Text block
**********

On October 8, 1862, Irish-born Confederate Brigadier General Patrick Cleburne commands a brigade at the Battle of Perryville, (Kentucky) in the American Civil War. His brigade is part of the army of General Braxton Bragg. Encouraged by Jefferson Davis, Bragg invades Kentucky in August. On August 30, at the Battle of Richmond, Cleburne receives a very painful injury when a ball passes through his open mouth and out his left cheek, taking several teeth with it. However, less than a month later, he is back with his command in time for the crucial battle at Perryville.

The largest and last major battle of the Confederate Heartland Offensive (Kentucky Campaign), the Battle of Perryville, pits Bragg’s Confederate army against General Don Carlos Buell‘s Union army. While Bragg wins the battle tactically, Confederate forces retreat from the battlefield and end the campaign, leaving Kentucky under Union control for the rest of the war.

In conjunction with General Edmund Kirby Smith, Bragg invades the Commonwealth of Kentucky in August 1862. While the Confederate forces see early success in the Battles of Richmond and Munfordville, they ultimately are unable to achieve their larger goal of taking control of the state. By late October, Bragg and Smith’s armies retreat into Tennessee.

On October 7, 1862, the 55,000-man Union Army of the Ohio under the command of General Buell converges on the small crossroads town of Perryville, Kentucky, in three columns. Union forces first skirmish with Confederate cavalry on the Springfield Pike before the fighting continues on Peters Hill as the gray-clad infantry arrive. Based on the intelligence Bragg receives from his cavalry, he believes that he faces only a small portion of General Buell’s army, not the main body. Both sides settle in for the coming battle that would decide the fate of Kentucky.

In the early morning hours of October 8, 1862, fighting begins around Peters Hill as a Union division advances up the pike searching for water, halting just before the Confederate line. General Bragg orders his army to attack the supposedly isolated Union force, but it is noon before the assault gets underway. By that point, a new Union Corps, numbering about 13,000, arrives on the field further to the Union left, led by General Alexander M. McCook. The Confederates shift their focus on this isolated corps, believing it to be the force they faced earlier in the morning.

In the afternoon, the Confederate attacks open up. Bragg plans to commit three divisions. Due to the surprise of the Confederates, the plan works. Many of the Union soldiers in McCook’s corps are inexperienced and have been in the service for less than three months. For over five hours, McCook’s corps struggle to survive.

Cleburne’s brigade enters the battle at about 3:40 p.m. Cleburne’s horse, Dixie, is killed by an artillery shell, which also wounds Cleburne in the ankle, but he keeps his troops moving forward. As they advance up the slope, they are subjected to Confederate artillery fire. Cleburne later surmises that the friendly fire is caused by his men wearing blue uniform trousers, which had been captured from Union soldiers at Richmond. On Cleburne’s left, Brigadier General Daniel W. Adams‘s brigade joins the attack against the 15th Kentucky, which had been reinforced by three companies of the 3rd Ohio. The Union troops retreat to the west toward the Russell House, McCook’s headquarters.

**********

Task 1
In the Perryville battle account, what was the name of Cleburne's horse that an artillery shell killed?
Task 2
Put the lines of the listing into a JSON list of strings, one string per line and no blank lines. Begin with the line containing "Shortcodes are normally" and continue through the end of the listing.
The text about the Battle of Perryville has no connection to the listing.

Saved data entries
**********

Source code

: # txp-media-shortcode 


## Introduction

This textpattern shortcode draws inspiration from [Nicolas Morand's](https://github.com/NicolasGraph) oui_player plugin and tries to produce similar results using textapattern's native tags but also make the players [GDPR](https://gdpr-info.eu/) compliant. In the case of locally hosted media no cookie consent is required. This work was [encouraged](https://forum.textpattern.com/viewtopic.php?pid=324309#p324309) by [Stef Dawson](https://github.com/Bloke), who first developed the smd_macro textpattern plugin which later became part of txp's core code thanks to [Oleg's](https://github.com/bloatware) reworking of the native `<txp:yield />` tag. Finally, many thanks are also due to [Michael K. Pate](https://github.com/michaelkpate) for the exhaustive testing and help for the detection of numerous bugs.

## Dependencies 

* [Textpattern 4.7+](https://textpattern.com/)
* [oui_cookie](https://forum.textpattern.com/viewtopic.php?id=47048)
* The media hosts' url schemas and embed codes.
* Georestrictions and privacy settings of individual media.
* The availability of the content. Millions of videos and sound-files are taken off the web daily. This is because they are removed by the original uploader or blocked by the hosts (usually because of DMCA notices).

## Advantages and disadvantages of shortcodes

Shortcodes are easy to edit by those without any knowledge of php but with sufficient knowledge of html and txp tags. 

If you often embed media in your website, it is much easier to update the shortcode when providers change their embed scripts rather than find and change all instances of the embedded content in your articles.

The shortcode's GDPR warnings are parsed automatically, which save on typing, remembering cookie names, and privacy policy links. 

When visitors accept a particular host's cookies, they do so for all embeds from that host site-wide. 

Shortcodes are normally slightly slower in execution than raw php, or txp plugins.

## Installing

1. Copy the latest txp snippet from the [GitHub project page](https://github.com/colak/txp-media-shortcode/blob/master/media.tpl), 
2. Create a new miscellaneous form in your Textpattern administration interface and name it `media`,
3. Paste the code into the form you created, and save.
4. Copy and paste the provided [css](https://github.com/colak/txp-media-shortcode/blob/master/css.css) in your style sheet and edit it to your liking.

**********

Task answer 1
Dixie

Task answer 2
[
  "Shortcodes are normally slightly slower in execution than raw php, or txp plugins.",
  "## Installing",
  "1. Copy the latest txp snippet from the [GitHub project page](https://github.com/colak/txp-media-shortcode/blob/master/media.tpl), ",
  "2. Create a new miscellaneous form in your Textpattern administration interface and name it `media`,",
  "3. Paste the code into the form you created, and save.",
  "4. Copy and paste the provided [css](https://github.com/colak/txp-media-shortcode/blob/master/css.css) in your style sheet and edit it to your liking."
]